1. I was really weary of typing anything in the chat box while Dr. Kellar was speaking.  I'm guessing that this is appropriate since others were doing this.  I guess I was apprehensive because I thought of it as interrupting the teacher or talking over the teacher while in a face-to-face setting.
2. I was worried about when people could see me on the video.  I figured out though, that unless you are set as the default speaker, you will not be seen by others. However, I'm still wondering if the instructor has the power to see you whenever they want. 
3. Since this was my first time in a real-time online class session, it took me awhile to get comfortable with it all.  For the first 10 minutes it was very hard to get into 'learning mode' since I'm in my living room.  This was unexpected.  I didn't think that was going to be as much of an issue as it was.  I'm sure that this will get easier the more I use Wimba or any other kind of synchronous learning.
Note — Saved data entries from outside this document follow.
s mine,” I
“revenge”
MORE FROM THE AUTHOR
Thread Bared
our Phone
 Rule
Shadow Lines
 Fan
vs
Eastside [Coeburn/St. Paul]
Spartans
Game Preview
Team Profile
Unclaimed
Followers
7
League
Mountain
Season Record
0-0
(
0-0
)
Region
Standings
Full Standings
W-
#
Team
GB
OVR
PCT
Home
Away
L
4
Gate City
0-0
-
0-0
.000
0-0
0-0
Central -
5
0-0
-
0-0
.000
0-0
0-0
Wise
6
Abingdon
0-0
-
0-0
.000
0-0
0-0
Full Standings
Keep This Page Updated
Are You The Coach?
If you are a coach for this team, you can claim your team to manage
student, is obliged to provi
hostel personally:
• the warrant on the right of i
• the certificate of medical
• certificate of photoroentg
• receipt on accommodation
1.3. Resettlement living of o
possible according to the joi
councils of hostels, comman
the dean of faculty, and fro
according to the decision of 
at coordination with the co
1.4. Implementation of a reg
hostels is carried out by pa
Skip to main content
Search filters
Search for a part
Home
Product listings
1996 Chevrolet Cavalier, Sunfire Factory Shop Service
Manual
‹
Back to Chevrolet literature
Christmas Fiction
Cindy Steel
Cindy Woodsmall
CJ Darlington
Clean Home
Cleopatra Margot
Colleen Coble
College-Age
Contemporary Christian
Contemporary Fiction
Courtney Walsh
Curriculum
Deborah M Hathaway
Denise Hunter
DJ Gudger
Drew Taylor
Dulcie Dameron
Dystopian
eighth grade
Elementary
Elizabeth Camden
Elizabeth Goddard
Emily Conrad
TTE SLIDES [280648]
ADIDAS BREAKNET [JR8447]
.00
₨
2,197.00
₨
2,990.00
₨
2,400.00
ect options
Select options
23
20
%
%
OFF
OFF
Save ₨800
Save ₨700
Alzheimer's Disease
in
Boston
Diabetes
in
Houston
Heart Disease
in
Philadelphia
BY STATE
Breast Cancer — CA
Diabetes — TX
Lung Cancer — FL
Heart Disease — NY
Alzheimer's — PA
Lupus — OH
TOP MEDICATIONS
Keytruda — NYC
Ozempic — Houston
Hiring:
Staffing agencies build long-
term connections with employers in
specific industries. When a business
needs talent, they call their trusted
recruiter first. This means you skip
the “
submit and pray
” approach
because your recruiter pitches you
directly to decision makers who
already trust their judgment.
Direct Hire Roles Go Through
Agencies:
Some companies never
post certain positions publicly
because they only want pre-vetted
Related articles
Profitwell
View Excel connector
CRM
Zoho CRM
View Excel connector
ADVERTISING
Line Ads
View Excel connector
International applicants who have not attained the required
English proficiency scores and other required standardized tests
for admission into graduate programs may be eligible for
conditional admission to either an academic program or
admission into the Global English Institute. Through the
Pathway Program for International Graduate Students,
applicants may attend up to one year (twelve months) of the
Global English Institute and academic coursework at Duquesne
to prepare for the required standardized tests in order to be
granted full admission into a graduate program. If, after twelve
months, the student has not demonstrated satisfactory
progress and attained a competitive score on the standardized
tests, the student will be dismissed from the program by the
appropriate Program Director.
4. Trying to type out my questions got me a little anxious.  I knew that I could hit the 'talk' button instead and just say the question, but I was really nervous about doing that with this being my first time.  I typed one question for Dr. Keller in the chat box, but after I wrote it I found that I didn't really care for the question.  I think I should have phrased it as a rhetorical question instead.  
5. Adding on to number 4, when Dr. Keller asked a question it made me think about Dr. Barbour and how he stressed the importance of giving enough time for students to respond.  It took me awhile to come up with even my poorly phrased question.  

In general, using Wimba was a lot of fun.  I'm wondering if the Communication Department would allow me to set up a class for our Speech Team on Blackboard so that we can use Wimba to our advantage.  We have students who live 20 - 30 minutes away and I think it would be great to use this for mini-coaching sessions.  For instance, when I'm trying to walk them through the speech writing process.  

So, I think my first online class was a success! Anyone else want to share any thoughts about how the session went?